Source data:
::::::::::
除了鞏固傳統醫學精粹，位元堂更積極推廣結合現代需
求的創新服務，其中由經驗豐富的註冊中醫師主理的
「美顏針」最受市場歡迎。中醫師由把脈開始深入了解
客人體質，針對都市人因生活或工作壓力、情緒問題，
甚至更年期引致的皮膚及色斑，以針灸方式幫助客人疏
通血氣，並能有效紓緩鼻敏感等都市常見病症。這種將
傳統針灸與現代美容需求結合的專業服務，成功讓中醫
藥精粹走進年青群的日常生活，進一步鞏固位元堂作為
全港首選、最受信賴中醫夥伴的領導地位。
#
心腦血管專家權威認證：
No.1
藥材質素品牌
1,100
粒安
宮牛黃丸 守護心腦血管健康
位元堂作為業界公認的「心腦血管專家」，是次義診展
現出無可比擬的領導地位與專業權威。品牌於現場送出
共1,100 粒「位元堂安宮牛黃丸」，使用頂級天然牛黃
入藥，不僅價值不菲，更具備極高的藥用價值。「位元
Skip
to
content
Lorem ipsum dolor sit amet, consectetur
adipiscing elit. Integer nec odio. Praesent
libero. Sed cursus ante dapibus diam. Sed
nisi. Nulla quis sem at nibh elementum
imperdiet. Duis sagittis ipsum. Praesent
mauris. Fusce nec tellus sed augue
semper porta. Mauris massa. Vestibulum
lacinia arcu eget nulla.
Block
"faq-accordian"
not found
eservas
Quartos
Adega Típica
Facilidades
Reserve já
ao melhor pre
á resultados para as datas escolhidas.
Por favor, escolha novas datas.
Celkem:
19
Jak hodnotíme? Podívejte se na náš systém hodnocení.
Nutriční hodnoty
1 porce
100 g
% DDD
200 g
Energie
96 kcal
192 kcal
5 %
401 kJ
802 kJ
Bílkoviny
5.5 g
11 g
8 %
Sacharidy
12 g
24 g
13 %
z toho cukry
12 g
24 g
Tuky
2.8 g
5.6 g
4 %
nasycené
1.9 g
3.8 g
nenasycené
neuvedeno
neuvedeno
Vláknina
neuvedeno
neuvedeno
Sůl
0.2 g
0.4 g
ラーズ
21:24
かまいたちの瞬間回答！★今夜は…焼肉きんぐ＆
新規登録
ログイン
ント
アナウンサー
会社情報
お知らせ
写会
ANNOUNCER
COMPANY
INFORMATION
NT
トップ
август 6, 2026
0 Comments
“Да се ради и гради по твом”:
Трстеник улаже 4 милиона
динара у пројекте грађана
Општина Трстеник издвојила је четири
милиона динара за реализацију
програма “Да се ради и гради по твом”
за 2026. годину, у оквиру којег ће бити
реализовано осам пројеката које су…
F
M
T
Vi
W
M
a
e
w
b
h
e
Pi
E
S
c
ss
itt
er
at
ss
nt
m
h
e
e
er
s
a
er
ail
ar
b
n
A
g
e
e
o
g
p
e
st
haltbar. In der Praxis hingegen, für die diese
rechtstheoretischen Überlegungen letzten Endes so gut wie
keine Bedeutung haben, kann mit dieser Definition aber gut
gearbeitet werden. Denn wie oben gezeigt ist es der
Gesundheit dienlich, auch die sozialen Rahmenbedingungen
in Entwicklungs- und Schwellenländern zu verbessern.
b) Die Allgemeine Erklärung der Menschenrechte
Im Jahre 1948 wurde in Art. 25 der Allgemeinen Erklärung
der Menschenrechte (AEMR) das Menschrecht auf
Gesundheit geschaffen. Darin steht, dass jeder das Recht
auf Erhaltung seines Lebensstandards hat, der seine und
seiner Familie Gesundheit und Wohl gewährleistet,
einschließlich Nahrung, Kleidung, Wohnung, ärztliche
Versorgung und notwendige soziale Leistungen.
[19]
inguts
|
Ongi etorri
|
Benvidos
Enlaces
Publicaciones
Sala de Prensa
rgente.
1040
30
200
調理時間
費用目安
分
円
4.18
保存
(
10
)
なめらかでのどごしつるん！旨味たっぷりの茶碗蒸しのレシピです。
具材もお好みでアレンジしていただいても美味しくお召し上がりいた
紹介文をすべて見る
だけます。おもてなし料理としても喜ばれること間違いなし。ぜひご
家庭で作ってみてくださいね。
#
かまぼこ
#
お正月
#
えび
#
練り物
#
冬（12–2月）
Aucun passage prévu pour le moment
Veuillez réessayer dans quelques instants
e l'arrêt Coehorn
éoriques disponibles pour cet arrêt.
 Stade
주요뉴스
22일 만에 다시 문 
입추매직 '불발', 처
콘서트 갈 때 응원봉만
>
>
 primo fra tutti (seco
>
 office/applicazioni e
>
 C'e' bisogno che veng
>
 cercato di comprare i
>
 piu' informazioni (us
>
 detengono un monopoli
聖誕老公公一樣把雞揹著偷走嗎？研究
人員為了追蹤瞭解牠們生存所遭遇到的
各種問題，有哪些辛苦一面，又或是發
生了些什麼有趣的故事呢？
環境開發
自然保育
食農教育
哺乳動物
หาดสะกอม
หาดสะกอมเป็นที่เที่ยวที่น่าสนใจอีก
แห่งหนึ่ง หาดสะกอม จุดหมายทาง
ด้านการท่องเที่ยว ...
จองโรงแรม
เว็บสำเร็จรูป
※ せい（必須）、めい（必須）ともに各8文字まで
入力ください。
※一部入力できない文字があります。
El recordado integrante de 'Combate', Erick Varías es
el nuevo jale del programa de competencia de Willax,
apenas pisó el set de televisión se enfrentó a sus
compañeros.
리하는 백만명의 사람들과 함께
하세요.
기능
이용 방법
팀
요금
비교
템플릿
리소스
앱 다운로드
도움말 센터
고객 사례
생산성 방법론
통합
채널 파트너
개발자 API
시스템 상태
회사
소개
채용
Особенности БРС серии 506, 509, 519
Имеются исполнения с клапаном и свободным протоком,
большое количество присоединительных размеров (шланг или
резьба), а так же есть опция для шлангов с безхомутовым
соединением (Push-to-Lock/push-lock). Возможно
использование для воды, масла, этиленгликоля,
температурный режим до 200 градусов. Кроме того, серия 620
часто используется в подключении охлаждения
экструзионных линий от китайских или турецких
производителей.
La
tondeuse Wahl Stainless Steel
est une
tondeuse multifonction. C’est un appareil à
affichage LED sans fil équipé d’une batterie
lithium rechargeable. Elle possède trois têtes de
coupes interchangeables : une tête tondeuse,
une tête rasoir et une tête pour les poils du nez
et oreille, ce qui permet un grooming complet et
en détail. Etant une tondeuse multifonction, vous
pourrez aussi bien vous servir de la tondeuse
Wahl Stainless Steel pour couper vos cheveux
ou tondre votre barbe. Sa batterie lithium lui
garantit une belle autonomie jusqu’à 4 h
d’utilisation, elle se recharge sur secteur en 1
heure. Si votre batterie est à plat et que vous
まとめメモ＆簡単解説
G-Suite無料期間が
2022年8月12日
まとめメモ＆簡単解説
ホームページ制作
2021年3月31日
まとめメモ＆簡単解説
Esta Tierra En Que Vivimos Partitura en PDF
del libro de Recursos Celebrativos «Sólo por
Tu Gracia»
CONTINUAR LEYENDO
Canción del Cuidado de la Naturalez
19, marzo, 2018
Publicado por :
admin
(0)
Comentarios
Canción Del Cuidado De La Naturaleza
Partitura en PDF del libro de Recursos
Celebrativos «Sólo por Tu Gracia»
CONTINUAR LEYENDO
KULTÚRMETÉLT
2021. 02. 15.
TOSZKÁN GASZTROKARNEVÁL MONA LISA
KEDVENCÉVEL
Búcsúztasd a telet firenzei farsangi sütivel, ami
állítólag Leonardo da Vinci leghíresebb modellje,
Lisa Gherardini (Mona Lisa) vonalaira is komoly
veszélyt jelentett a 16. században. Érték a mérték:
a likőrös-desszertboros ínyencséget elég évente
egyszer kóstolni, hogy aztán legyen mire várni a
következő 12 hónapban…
::::::::::
**JOB:**
Write out each record again, keeping every word as it is.

**SOLUTION TO THE PROBLEM:**
除了鞏固傳統醫學精粹，位元堂更積極推廣結合現代需
求的創新服務，其中由經驗豐富的註冊中醫師主理的
「美顏針」最受市場歡迎。中醫師由把脈開始深入了解
客人體質，針對都市人因生活或工作壓力、情緒問題，
甚至更年期引致的皮膚及色斑，以針灸方式幫助客人疏
通血氣，並能有效紓緩鼻敏感等都市常見病症。這種將
傳統針灸與現代美容需求結合的專業服務，成功讓中醫
藥精粹走進年青群的日常生活，進一步鞏固位元堂作為
全港首選、最受信賴中醫夥伴的領導地位。
#
心腦血管專家權威認證：
No.1
藥材質素品牌
1,100
粒安
宮牛黃丸 守護心腦血管健康
位元堂作為業界公認的「心腦血管專家」，是次義診展
現出無可比擬的領導地位與專業權威。品牌於現場送出
共1,100 粒「位元堂安宮牛黃丸」，使用頂級天然牛黃
入藥，不僅價值不菲，更具備極高的藥用價值。「位元
Skip
to
content
Lorem ipsum dolor sit amet, consectetur
adipiscing elit. Integer nec odio. Praesent
libero. Sed cursus ante dapibus diam. Sed
nisi. Nulla quis sem at nibh elementum
imperdiet. Duis sagittis ipsum. Praesent
mauris. Fusce nec tellus sed augue
semper porta. Mauris massa. Vestibulum
lacinia arcu eget nulla.
Block
"faq-accordian"
not found
eservas
Quartos
Adega Típica
Facilidades
Reserve já
ao melhor pre
á resultados para as datas escolhidas.
Por favor, escolha novas datas.
Celkem:
19
Jak hodnotíme? Podívejte se na náš systém hodnocení.
Nutriční hodnoty
1 porce
100 g
% DDD
200 g
Energie
96 kcal
192 kcal
5 %
401 kJ
802 kJ
Bílkoviny
5.5 g
11 g
8 %
Sacharidy
12 g
24 g
13 %
z toho cukry
12 g
24 g
Tuky
2.8 g
5.6 g
4 %
nasycené
1.9 g
3.8 g
nenasycené
neuvedeno
neuvedeno
Vláknina
neuvedeno
neuvedeno
Sůl
0.2 g
0.4 g
ラーズ
21:24
かまいたちの瞬間回答！★今夜は…焼肉きんぐ＆
新規登録
ログイン
ント
アナウンサー
会社情報
お知らせ
写会
ANNOUNCER
COMPANY
INFORMATION
NT
トップ
август 6, 2026
0 Comments
“Да се ради и гради по твом”:
Трстеник улаже 4 милиона
динара у пројекте грађана
Општина Трстеник издвојила је четири
милиона динара за реализацију
програма “Да се ради и гради по твом”
за 2026. годину, у оквиру којег ће бити
реализовано осам пројеката које су…
F
M
T
Vi
W
M
a
e
w
b
h
e
Pi
E
S
c
ss
itt
er
at
ss
nt
m
h
e
e
er
s
a
er
ail
ar
b
n
A
g
e
e
o
g
p
e
st
haltbar. In der Praxis hingegen, für die diese
rechtstheoretischen Überlegungen letzten Endes so gut wie
keine Bedeutung haben, kann mit dieser Definition aber gut
gearbeitet werden. Denn wie oben gezeigt ist es der
Gesundheit dienlich, auch die sozialen Rahmenbedingungen
in Entwicklungs- und Schwellenländern zu verbessern.
b) Die Allgemeine Erklärung der Menschenrechte
Im Jahre 1948 wurde in Art. 25 der Allgemeinen Erklärung
der Menschenrechte (AEMR) das Menschrecht auf
Gesundheit geschaffen. Darin steht, dass jeder das Recht
auf Erhaltung seines Lebensstandards hat, der seine und
seiner Familie Gesundheit und Wohl gewährleistet,
einschließlich Nahrung, Kleidung, Wohnung, ärztliche
Versorgung und notwendige soziale Leistungen.
[19]
inguts
|
Ongi etorri
|
Benvidos
Enlaces
Publicaciones
Sala de Prensa
rgente.
1040
30
200
調理時間
費用目安
分
円
4.18
保存
(
10
)
なめらかでのどごしつるん！旨味たっぷりの茶碗蒸しのレシピです。
具材もお好みでアレンジしていただいても美味しくお召し上がりいた
紹介文をすべて見る
だけます。おもてなし料理としても喜ばれること間違いなし。ぜひご
家庭で作ってみてくださいね。
#
かまぼこ
#
お正月
#
えび
#
練り物
#
冬（12–2月）
Aucun passage prévu pour le moment
Veuillez réessayer dans quelques instants
e l'arrêt Coehorn
éoriques disponibles pour cet arrêt.
 Stade
주요뉴스
22일 만에 다시 문 
입추매직 '불발', 처
콘서트 갈 때 응원봉만
>
>
 primo fra tutti (seco
>
 office/applicazioni e
>
 C'e' bisogno che veng
>
 cercato di comprare i
>
 piu' informazioni (us
>
 detengono un monopoli
聖誕老公公一樣把雞揹著偷走嗎？研究
人員為了追蹤瞭解牠們生存所遭遇到的
各種問題，有哪些辛苦一面，又或是發
生了些什麼有趣的故事呢？
環境開發
自然保育
食農教育
哺乳動物
หาดสะกอม
หาดสะกอมเป็นที่เที่ยวที่น่าสนใจอีก
แห่งหนึ่ง หาดสะกอม จุดหมายทาง
ด้านการท่องเที่ยว ...
จองโรงแรม
เว็บสำเร็จรูป
※ せい（必須）、めい（必須）ともに各8文字まで
入力ください。
※一部入力できない文字があります。
El recordado integrante de 'Combate', Erick Varías es
el nuevo jale del programa de competencia de Willax,
apenas pisó el set de televisión se enfrentó a sus
compañeros.
리하는 백만명의 사람들과 함께
하세요.
기능
이용 방법
팀
요금
비교
템플릿
리소스
앱 다운로드
도움말 센터
고객 사례
생산성 방법론
통합
채널 파트너
개발자 API
시스템 상태
회사
소개
채용
Особенности БРС серии 506, 509, 519
Имеются исполнения с клапаном и свободным протоком,
большое количество присоединительных размеров (шланг или
резьба), а так же есть опция для шлангов с безхомутовым
соединением (Push-to-Lock/push-lock). Возможно
использование для воды, масла, этиленгликоля,
температурный режим до 200 градусов. Кроме того, серия 620
часто используется в подключении охлаждения
экструзионных линий от китайских или турецких
производителей.
La
tondeuse Wahl Stainless Steel
est une
tondeuse multifonction. C’est un appareil à
affichage LED sans fil équipé d’une batterie
lithium rechargeable. Elle possède trois têtes de
coupes interchangeables : une tête tondeuse,
une tête rasoir et une tête pour les poils du nez
et oreille, ce qui permet un grooming complet et
en détail. Etant une tondeuse multifonction, vous
pourrez aussi bien vous servir de la tondeuse
Wahl Stainless Steel pour couper vos cheveux
ou tondre votre barbe. Sa batterie lithium lui
garantit une belle autonomie jusqu’à 4 h
d’utilisation, elle se recharge sur secteur en 1
heure. Si votre batterie est à plat et que vous
まとめメモ＆簡単解説
G-Suite無料期間が
2022年8月12日
まとめメモ＆簡単解説
ホームページ制作
2021年3月31日
まとめメモ＆簡単解説
Esta Tierra En Que Vivimos Partitura en PDF
del libro de Recursos Celebrativos «Sólo por
Tu Gracia»
CONTINUAR LEYENDO
Canción del Cuidado de la Naturalez
19, marzo, 2018
Publicado por :
admin
(0)
Comentarios
Canción Del Cuidado De La Naturaleza
Partitura en PDF del libro de Recursos
Celebrativos «Sólo por Tu Gracia»
CONTINUAR LEYENDO
KULTÚRMETÉLT
2021. 02. 15.
TOSZKÁN GASZTROKARNEVÁL MONA LISA
KEDVENCÉVEL
Búcsúztasd a telet firenzei farsangi sütivel, ami
állítólag Leonardo da Vinci leghíresebb modellje,
Lisa Gherardini (Mona Lisa) vonalaira is komoly
veszélyt jelentett a 16. században. Érték a mérték:
a likőrös-desszertboros ínyencséget elég évente
egyszer kóstolni, hogy aztán legyen mire várni a
következő 12 hónapban…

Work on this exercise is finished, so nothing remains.